Information et consultation en matière sociale et de l'emploi

S’il existe dans l’entreprise un conseil d’entreprise, l’information et la consultation des travailleurs sur les matières sociales et de l’emploi énumérées ci-après auront lieu via cet organe. Le Comité ne se voit donc pas attribuer les missions d’information et de consultation visées à l’article 65decies. S’il n’existe pas de conseil d’entreprise dans l’entreprise mais qu’il existe une délégation syndicale, les missions d’information et de consultation des travailleurs sur les matières sociales et de l’emploi seront assurées par l’intermédiaire de la délégation syndicale dans les limites de ses compétences. En effet, les différentes réglementations relatives à ces matières sociales et de l’emploi, déjà en vigueur avant l’adoption de la loi, prévoient un système de cascade de sorte qu’en l’absence de conseil d’entreprise l’employeur doit informer la délégation syndicale si une telle délégation a été instituée dans l’entreprise.

Ce n’est donc qu’à défaut d’existence de conseil d’entreprise ou de délégation syndicale représentant les travailleurs de l’entreprise que le Comité se verra attribuer de nouvelles missions d’information et de consultation.

Il est important de se rappeler que, dans un tel cas de figure, il n'y a pas forcément un transfert intégral des compétences du conseil d’entreprise vers le Comité. En effet, le Comité est susceptible d’exercer de nouvelles compétences d’information et de consultation sur les matières visées à l’article 65decies de la loi mais ne reçoit pas de compétences décisionnelles.

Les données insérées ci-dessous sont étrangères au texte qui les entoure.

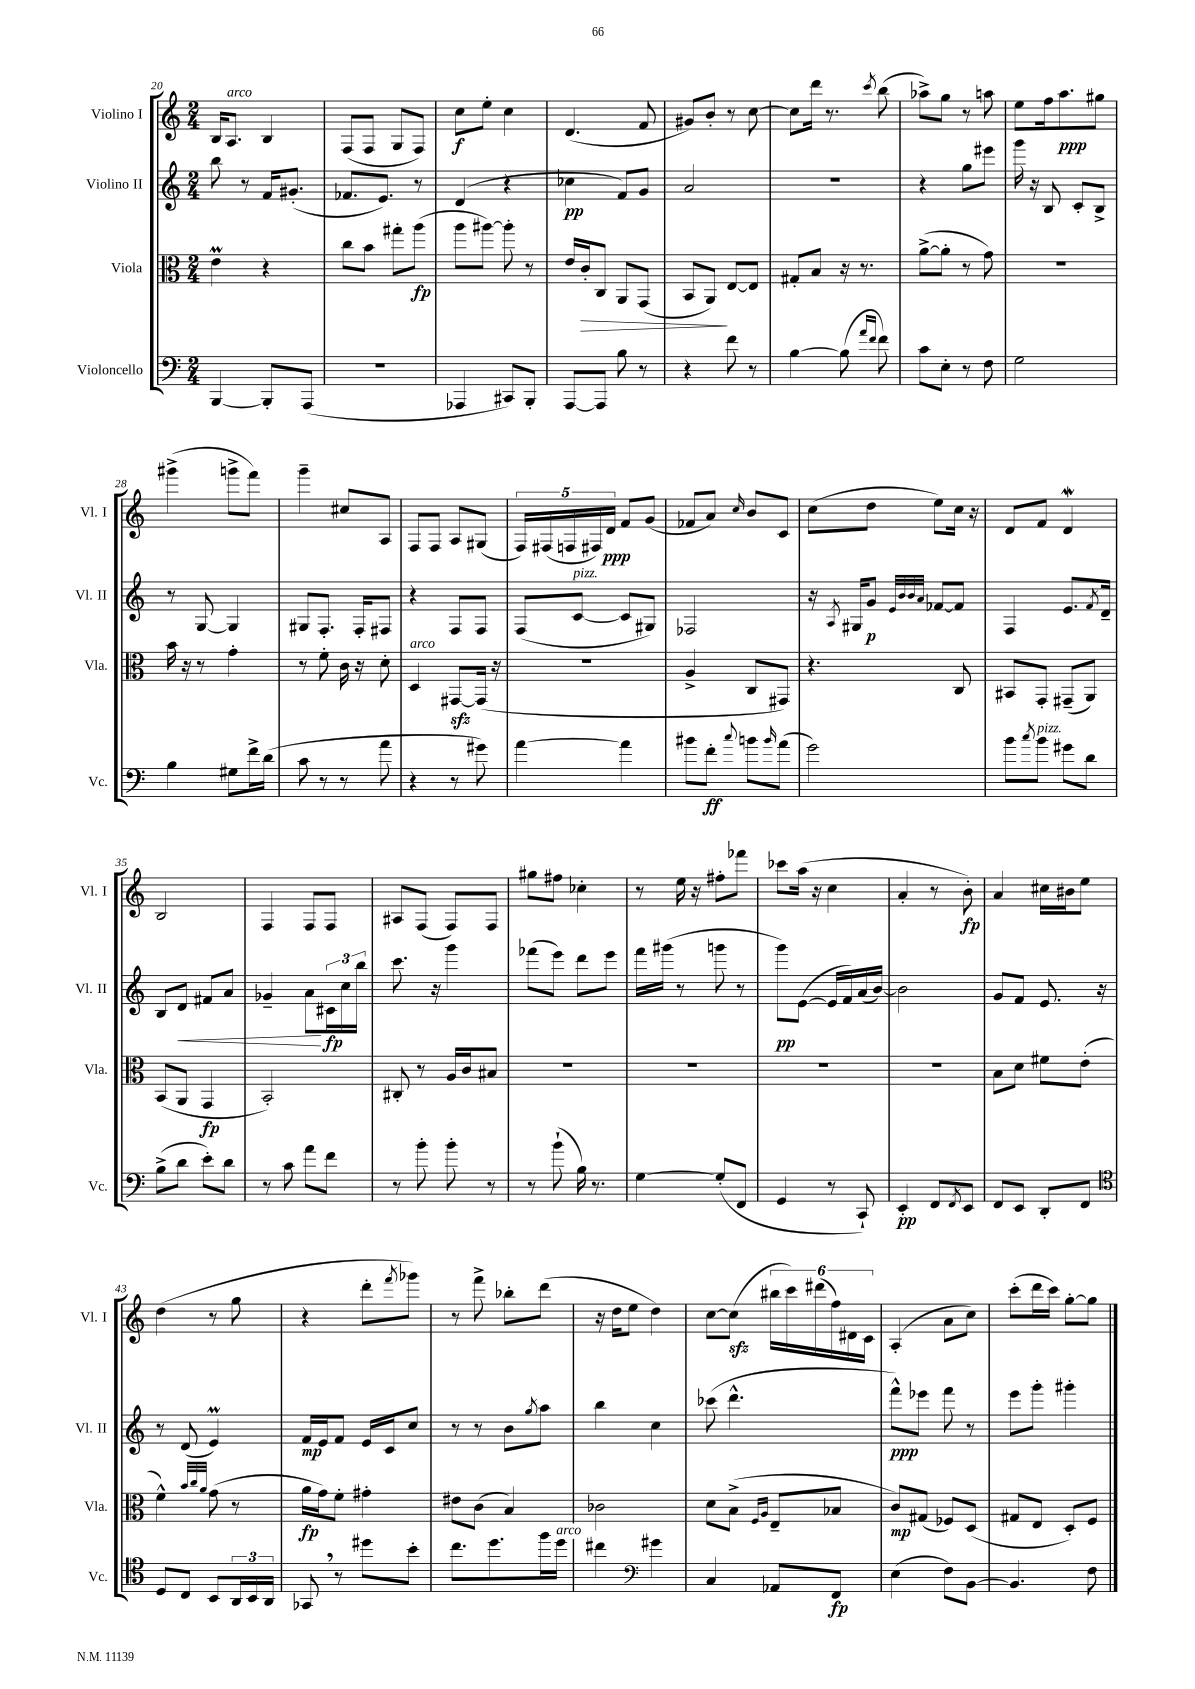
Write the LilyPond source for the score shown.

<<
\new StaffGroup <<
\new Staff = "s0" \with { instrumentName = "Violino I" shortInstrumentName = "Vl. I" } {
    \clef treble \key c \major \numericTimeSignature \time 2/4
    b16 a8.^\markup { \italic "arco" } b4 |
    f8( f8 g8 f8) |
    c''8\f e''8-. c''4 |
    d'4.( f'8 |
    gis'8) b'8-. r8 c''8~ |
    c''8 d'''16 r8. \acciaccatura { c'''8 } b''8( |
    aes''8->) g''8 r8 a''8 |
    e''8 f''16 a''8.\ppp gis''8 |
    gis'''4->( g'''8-> f'''8) |
    g'''4-- cis''8 a8 |
    f8 f8 a8 gis8( |
    \tuplet 5/4 { f16) fis16( f16 fis16) d'16\ppp } f'8 g'8( |
    fes'8 a'8) \grace { c''16 } b'8 c'8 |
    c''8( d''8 e''8) c''16 r16 |
    d'8 f'8 d'4\mordent |
    b2 |
    f4 f8 f8 |
    ais8 f8( f8) f8 |
    gis''8 fis''8 ces''4-. |
    r8 e''16 r16 fis''8-. fes'''8 |
    ces'''8 a''16( r16 c''4 |
    a'4-. r8 b'8-.\fp) |
    a'4 cis''16 bis'16 e''8 |
    d''4( r8 g''8 |
    r4 d'''8-. \acciaccatura { f'''8 } ges'''8) |
    r8 f'''8-> bes''8-. d'''8( |
    r16 d''16 e''8 d''4) |
    c''8~ c''8\sfz( \tuplet 6/4 { bis''16 c'''16) dis'''16( f''16) dis'16 c'16 } |
    a4-.( a'8 c''8) |
    c'''8-.( d'''16 c'''16) g''8~-. g''8 \bar "|." |
}
\new Staff = "s1" \with { instrumentName = "Violino II" shortInstrumentName = "Vl. II" } {
    \clef treble \key c \major \numericTimeSignature \time 2/4
    b''8 r8 f'16 gis'8.-.( |
    fes'8. e'8.) r8 |
    d'4( r4 |
    ces''4\pp f'8) g'8 |
    a'2 |
    r2 |
    r4 g''8 eis'''8 |
    g'''16 r16 b8 c'8-. b8-> |
    r8 g8~ g4 |
    gis8 f8.-. f16-. fis8 |
    r4 f8 f8 |
    f8( c'8~^\markup { \italic "pizz." } c'8 gis8) |
    fes2 |
    r16 \acciaccatura { a8 } gis16 g'8\p \grace { e'32 b'32 b'32 a'32 } fes'8~ fes'8 |
    f4 e'8. \acciaccatura { f'8 } d'16-- |
    b8 d'8\< fis'8 a'8 |
    ges'4-- a'8\! \tuplet 3/2 { cis'16\fp c''16 b''16 } |
    c'''8. r16 g'''4 |
    fes'''8( e'''8) d'''8 e'''8 |
    f'''16 gis'''16( r8 g'''8 r8 |
    g'''8\pp) e'8~( e'16 f'16) a'16( b'16~) |
    b'2 |
    g'8 f'8 e'8. r16 |
    r8 d'8( e'4\prall) |
    f'16\mp e'16 f'8 e'16 c'16 c''8 |
    r8 r8 b'8 \acciaccatura { g''8 } a''8 |
    b''4 c''4 |
    ces'''8( d'''4.-^ |
    f'''8-^\ppp) ees'''8 f'''8 r8 |
    e'''8 g'''8-. gis'''4-. \bar "|." |
}
\new Staff = "s2" \with { instrumentName = "Viola" shortInstrumentName = "Vla." } {
    \clef alto \key c \major \numericTimeSignature \time 2/4
    e'4\prall r4 |
    c''8 b'8 gis''8-. a''8\fp( |
    a''8 ais''8~) ais''8-. r8 |
    e'16 c'16-.\> c8 a,8 g,8( |
    b,8 a,8\!) e8~ e8 |
    gis8-. b8 r16 r8. |
    a'8~->( a'8-. r8 g'8) |
    r2 |
    b'16 r16 r8 g'4-. |
    r8 f'8-. c'16 r16 d'8-. |
    d4^\markup { \italic "arco" } gis,8~\sfz gis,16( r16 |
    r2 |
    a4-> c8 gis,8) |
    r4. c8 |
    bis,8 g,8-. gis,8--( a,8) |
    b,8( a,8 g,4\fp |
    b,2-.) |
    cis8-. r8 a16 c'16 bis8 |
    R2 |
    R2 |
    R2 |
    R2 |
    b8 d'8 fis'8 e'8-.( |
    f'4-^) \grace { b'32 c''32 a'32 } g'8( r8 |
    a'16\fp g'16) f'8-. gis'4-. |
    eis'8 c'8( b4) |
    ces'2 |
    d'8 b8->( \grace { f16 a16 } e8-- bes8 |
    c'8\mp) gis8( fes8) d8( |
    gis8 e8 d8-.) f8 \bar "|." |
}
\new Staff = "s3" \with { instrumentName = "Violoncello" shortInstrumentName = "Vc." } {
    \clef bass \key c \major \numericTimeSignature \time 2/4
    b,,4~ b,,8-. a,,8( |
    R2 |
    aes,,4 cis,8) b,,8-. |
    a,,8~ a,,8 b8 r8 |
    r4 f'8 r8 |
    b4~ b8( \grace { a'16 f'16 } f'8) |
    c'8 e8-. r8 f8 |
    g2 |
    b4 gis8 f'16-> d'16( |
    c'8 r8 r8 a'8 |
    r4 r8 gis'8) |
    a'4~ a'4 |
    bis'8 f'8-.\ff \appoggiatura { c''8 } b'8 \grace { b'16 } a'8( |
    g'2) |
    b'8 \acciaccatura { c''8 } b'8^\markup { \italic "pizz." } gis'8 d'8 |
    b8->( d'8 e'8-.) d'8 |
    r8 c'8 a'8 f'8 |
    r8 b'8-. b'8-. r8 |
    r8 b'8-!( b16) r8. |
    g4~ g8-.( f,8 |
    g,4 r8 c,8-!) |
    e,4-.\pp f,8 \acciaccatura { f,8 } e,8 |
    f,8 e,8 d,8-. f,8 |
    \clef tenor d8 c8 b,8 \tuplet 3/2 { a,16 b,16 a,16 } |
    ges,8 \breathe r8 dis''8 b'8-. |
    c''8. d''8. f''16 d''16^\markup { \italic "arco" } |
    cis''4 \clef bass gis'4 |
    c4 aes,8 f,8\fp |
    e4( f8) b,8~ |
    b,4. f8 \bar "|." |
}
>>
>>
\layout { \context { \Score currentBarNumber = #20 } }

Missions à caractère social et de l’emploi

Article 65decies « En l’absence de Conseil d’entreprise et de délégation syndicale, le Comité est subrogé dans le droit à l’information et à la consultation du Conseil d’entreprise ou, à défaut, de la délégation syndicale visé à l’article 38, §3, de la loi du 16 mars 1971 sur le travail et par les conventions collectives de travail n°9 du 9 mars 1972, sans que le Comité reçoive plus d’information que la délégation syndicale, n°24 du 2 octobre 1975, n°32bis du 7 juin 1985, n°39 du 13 décembre 1983 et n°42 du 2 juin 1987, conclues au sein du Conseil national du travail. »

Remarque

L’article 65decies précise qu’en ce qui concerne les compétences du Comité à propos des dispositions de la convention collective de travail n°9 du 9 mars 1972 conclue au sein du Conseil national du travail (ci-après CCT n°9), le Comité ne reçoit pas plus d'information que la délégation syndicale. Que signifie cette réserve ? La CCT n°9 contient diverses dispositions relatives spécifiquement au Conseil d’entreprise : ses compétences, son fonctionnement... Cette CCT précise donc un certain nombre de domaines à propos desquels le Conseil d’entreprise doit être informé, consulté ou pour lesquels il possède un pouvoir de décision.

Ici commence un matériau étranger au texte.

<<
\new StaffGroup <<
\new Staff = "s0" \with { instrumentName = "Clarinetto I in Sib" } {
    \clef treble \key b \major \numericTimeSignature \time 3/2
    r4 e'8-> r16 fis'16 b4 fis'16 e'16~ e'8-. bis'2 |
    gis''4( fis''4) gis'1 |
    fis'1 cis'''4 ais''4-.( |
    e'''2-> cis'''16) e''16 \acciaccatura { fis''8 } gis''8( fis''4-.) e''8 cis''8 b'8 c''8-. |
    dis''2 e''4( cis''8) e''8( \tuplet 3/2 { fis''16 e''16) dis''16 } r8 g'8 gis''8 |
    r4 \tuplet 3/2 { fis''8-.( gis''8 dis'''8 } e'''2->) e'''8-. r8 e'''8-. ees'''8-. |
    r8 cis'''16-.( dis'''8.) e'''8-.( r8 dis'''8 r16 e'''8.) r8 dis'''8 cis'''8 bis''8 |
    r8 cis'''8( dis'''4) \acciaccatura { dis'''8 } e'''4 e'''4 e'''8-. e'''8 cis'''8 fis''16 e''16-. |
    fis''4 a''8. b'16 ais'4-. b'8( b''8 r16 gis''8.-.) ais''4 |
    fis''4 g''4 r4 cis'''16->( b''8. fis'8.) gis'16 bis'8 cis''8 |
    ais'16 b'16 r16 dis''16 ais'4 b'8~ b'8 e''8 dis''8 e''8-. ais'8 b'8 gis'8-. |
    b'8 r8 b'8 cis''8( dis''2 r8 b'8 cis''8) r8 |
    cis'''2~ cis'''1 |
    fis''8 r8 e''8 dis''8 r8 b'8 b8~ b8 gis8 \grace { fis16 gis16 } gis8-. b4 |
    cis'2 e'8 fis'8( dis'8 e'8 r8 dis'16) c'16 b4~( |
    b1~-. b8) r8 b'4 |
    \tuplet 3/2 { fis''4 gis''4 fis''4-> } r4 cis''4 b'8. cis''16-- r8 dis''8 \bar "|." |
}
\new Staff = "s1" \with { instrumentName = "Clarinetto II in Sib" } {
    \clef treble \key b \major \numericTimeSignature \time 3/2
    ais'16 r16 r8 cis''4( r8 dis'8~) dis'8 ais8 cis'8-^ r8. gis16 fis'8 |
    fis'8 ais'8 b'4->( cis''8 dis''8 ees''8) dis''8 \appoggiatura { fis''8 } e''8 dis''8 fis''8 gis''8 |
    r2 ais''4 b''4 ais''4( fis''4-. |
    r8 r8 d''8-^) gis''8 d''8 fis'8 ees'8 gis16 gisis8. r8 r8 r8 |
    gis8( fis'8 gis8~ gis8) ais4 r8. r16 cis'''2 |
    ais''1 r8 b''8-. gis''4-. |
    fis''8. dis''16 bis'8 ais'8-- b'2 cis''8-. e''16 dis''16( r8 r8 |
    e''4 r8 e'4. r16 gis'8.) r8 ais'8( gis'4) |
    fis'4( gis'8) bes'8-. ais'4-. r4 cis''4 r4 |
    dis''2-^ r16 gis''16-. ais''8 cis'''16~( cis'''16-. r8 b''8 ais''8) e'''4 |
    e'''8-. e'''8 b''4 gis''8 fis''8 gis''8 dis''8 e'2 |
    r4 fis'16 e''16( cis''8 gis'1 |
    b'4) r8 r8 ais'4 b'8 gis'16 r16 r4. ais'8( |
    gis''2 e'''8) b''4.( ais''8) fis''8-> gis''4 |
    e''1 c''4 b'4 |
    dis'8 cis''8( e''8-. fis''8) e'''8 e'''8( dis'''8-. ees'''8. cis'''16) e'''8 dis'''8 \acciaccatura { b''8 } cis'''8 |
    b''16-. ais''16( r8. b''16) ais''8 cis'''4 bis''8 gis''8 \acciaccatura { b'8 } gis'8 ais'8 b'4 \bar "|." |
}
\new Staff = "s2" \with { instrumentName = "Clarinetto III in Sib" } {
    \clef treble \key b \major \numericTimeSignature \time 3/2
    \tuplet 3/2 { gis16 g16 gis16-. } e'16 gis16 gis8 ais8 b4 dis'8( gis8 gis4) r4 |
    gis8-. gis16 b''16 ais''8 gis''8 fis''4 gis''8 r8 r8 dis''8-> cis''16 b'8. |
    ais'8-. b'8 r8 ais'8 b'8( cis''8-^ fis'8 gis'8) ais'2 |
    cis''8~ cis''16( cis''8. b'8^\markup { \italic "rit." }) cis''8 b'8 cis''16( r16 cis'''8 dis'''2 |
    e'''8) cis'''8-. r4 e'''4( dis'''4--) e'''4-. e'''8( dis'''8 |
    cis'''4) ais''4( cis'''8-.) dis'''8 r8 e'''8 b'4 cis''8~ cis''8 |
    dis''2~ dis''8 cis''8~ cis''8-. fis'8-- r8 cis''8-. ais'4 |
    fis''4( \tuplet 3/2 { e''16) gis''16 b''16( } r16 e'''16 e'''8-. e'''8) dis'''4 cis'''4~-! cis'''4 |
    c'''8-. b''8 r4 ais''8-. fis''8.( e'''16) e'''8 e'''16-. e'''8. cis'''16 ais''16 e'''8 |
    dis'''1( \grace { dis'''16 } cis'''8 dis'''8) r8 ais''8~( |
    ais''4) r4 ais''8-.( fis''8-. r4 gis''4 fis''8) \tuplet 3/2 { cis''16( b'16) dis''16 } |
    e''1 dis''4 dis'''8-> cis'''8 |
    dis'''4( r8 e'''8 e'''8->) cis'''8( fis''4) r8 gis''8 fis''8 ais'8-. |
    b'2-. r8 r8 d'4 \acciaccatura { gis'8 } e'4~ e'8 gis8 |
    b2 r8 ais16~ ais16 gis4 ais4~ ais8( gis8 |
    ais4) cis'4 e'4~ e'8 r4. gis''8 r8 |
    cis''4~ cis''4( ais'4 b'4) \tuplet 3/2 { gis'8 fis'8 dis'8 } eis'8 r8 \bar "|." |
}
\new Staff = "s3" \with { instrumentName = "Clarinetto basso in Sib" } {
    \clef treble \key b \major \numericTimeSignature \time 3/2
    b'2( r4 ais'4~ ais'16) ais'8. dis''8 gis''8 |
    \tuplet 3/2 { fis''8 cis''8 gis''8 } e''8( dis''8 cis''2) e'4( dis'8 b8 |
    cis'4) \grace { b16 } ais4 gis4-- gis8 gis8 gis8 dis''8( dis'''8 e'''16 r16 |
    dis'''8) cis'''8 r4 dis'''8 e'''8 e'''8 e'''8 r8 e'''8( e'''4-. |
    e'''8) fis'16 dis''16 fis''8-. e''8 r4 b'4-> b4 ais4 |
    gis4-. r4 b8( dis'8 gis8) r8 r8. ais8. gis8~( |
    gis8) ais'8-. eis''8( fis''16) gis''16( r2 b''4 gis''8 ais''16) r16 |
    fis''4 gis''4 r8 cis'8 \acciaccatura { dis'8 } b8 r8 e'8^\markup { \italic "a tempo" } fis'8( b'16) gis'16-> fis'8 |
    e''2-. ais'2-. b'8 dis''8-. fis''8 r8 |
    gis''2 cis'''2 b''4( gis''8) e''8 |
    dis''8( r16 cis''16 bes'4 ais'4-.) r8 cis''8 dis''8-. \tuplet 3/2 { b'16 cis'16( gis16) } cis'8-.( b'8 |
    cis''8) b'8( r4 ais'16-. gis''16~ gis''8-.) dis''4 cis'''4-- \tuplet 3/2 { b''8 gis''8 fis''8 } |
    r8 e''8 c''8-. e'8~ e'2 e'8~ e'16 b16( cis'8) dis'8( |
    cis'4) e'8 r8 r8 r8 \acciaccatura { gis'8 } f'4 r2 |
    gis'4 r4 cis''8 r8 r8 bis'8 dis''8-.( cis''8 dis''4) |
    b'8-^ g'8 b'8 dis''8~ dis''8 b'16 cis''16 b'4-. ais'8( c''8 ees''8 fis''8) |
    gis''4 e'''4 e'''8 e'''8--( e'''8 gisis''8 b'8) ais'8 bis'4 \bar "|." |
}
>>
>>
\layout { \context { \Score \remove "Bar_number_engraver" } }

Pour sa part, la CCT n°5, qui a notamment pour objet de définir les compétences de la délégation syndicale, prévoit que si un Conseil d’entreprise n’a pas été institué dans l’entreprise, la délégation syndicale exerce les compétences visées aux articles 4, 5, 6, 7 et 11 de la CCT n°9.

En d’autres termes, en ce qui concerne les matières visées par la CCT n°9 pour lesquelles, en l’absence de Conseil d’entreprise et de délégation syndicale, le Comité est compétent, la loi émet la même réserve que la CCT n°5 de sorte que seules les matières visées aux articles 4, 5, 6 7 et 11 de la CCT n°9 doivent obligatoirement faire l’objet d’une information et d’une consultation du Comité par l’employeur.